# AIM OF THE EXERCISE
Write out every line exactly, from the first line of the records below through the line that contains "thumb mcp: (141, 155)".

# EXERCISE INPUT
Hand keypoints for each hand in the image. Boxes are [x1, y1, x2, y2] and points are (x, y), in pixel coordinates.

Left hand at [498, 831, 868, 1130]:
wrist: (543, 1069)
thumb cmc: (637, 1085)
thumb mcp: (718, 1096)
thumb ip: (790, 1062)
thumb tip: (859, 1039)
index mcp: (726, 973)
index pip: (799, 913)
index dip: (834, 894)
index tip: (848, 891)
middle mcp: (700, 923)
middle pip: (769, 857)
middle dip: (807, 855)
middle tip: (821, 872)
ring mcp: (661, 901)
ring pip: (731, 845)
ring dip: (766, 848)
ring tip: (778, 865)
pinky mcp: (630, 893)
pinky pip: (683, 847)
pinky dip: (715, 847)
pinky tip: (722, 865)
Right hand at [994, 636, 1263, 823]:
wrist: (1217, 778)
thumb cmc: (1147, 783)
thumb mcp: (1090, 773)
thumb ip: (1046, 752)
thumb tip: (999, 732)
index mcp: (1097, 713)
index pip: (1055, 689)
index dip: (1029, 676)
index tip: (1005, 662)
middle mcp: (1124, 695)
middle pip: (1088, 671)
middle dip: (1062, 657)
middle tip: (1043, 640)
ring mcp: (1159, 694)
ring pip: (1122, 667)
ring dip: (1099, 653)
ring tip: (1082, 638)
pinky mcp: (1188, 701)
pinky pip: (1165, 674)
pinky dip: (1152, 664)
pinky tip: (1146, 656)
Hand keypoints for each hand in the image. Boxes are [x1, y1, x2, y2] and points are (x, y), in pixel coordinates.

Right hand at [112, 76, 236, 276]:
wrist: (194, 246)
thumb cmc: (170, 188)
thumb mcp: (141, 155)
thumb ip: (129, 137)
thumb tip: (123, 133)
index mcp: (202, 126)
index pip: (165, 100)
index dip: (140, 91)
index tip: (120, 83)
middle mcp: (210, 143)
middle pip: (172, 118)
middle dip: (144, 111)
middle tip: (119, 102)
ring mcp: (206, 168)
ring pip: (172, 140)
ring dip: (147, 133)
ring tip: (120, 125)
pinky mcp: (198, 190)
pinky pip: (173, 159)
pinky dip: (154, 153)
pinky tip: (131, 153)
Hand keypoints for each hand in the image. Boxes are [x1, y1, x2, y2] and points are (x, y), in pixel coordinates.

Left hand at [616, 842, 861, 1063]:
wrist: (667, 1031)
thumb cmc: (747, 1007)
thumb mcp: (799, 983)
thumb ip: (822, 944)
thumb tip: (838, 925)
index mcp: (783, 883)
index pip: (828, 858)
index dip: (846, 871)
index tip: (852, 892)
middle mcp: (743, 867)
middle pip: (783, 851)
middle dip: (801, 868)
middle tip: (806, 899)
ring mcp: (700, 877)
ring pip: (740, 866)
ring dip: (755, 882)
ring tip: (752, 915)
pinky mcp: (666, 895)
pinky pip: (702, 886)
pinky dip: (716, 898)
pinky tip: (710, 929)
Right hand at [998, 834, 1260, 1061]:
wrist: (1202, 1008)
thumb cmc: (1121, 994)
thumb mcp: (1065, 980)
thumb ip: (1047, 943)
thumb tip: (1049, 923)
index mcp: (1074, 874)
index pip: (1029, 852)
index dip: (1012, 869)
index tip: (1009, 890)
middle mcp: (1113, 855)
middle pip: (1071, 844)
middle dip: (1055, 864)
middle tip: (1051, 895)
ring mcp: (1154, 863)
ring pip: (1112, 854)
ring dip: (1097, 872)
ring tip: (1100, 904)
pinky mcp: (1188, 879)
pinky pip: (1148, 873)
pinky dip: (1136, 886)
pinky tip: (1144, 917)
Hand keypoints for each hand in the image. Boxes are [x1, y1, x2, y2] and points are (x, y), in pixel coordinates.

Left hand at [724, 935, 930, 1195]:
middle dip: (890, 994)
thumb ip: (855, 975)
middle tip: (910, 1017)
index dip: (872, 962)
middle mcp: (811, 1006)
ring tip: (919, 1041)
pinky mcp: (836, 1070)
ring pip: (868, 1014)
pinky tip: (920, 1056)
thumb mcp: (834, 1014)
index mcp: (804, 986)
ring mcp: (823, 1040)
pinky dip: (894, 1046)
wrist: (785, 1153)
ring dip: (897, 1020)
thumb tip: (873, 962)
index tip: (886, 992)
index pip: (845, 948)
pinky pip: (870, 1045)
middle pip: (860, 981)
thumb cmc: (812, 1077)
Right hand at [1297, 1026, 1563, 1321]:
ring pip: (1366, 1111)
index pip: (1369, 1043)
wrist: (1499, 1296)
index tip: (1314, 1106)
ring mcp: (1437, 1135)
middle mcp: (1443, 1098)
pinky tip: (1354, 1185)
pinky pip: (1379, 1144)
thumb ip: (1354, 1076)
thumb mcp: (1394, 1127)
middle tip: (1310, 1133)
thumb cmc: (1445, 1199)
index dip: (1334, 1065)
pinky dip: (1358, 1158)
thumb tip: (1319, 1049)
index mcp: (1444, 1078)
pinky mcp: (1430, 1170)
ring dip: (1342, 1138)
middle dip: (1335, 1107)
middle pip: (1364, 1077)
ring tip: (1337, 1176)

# ANSWER AREA
Hand keypoints for each hand in the image. Boxes are [x1, y1, x2, y2] and points are (x, y), in pixel coordinates.

Left hand at [498, 831, 868, 1130]:
wrist: (543, 1069)
thumb cmc: (637, 1085)
thumb mcp: (718, 1096)
thumb ip: (790, 1062)
thumb tip: (859, 1039)
index mcp: (726, 973)
index pip: (799, 913)
index dip: (834, 894)
index tip: (848, 891)
middle mcp: (700, 923)
middle pip: (769, 857)
middle dip: (807, 855)
middle tip: (821, 872)
ring mcp: (661, 901)
ring pip: (731, 845)
ring dip: (766, 848)
ring tip: (778, 865)
pinky mcp: (630, 893)
pinky pip: (683, 847)
pinky dip: (715, 847)
pinky tip: (722, 865)
Right hand at [994, 636, 1263, 823]:
wrist: (1217, 778)
thumb cmc: (1147, 783)
thumb mcp: (1090, 773)
thumb ip: (1046, 752)
thumb tip: (999, 732)
index mcp: (1097, 713)
index pip: (1055, 689)
index dip: (1029, 676)
index tip: (1005, 662)
middle mcp: (1124, 695)
middle pip: (1088, 671)
middle dip: (1062, 657)
middle tip: (1043, 640)
ring mcp: (1159, 694)
ring pip: (1122, 667)
ring dip: (1099, 653)
ring tip: (1082, 638)
pinky mcp: (1188, 701)
pinky pip: (1165, 674)
pinky dip: (1152, 664)
pinky tip: (1146, 656)
Hand keypoints for each hand in the image. Boxes are [x1, y1, x2, y2] and points are (x, y), in pixel coordinates.

Right hand at [112, 76, 236, 276]:
wrist: (194, 246)
thumb cmc: (170, 188)
thumb mcp: (141, 155)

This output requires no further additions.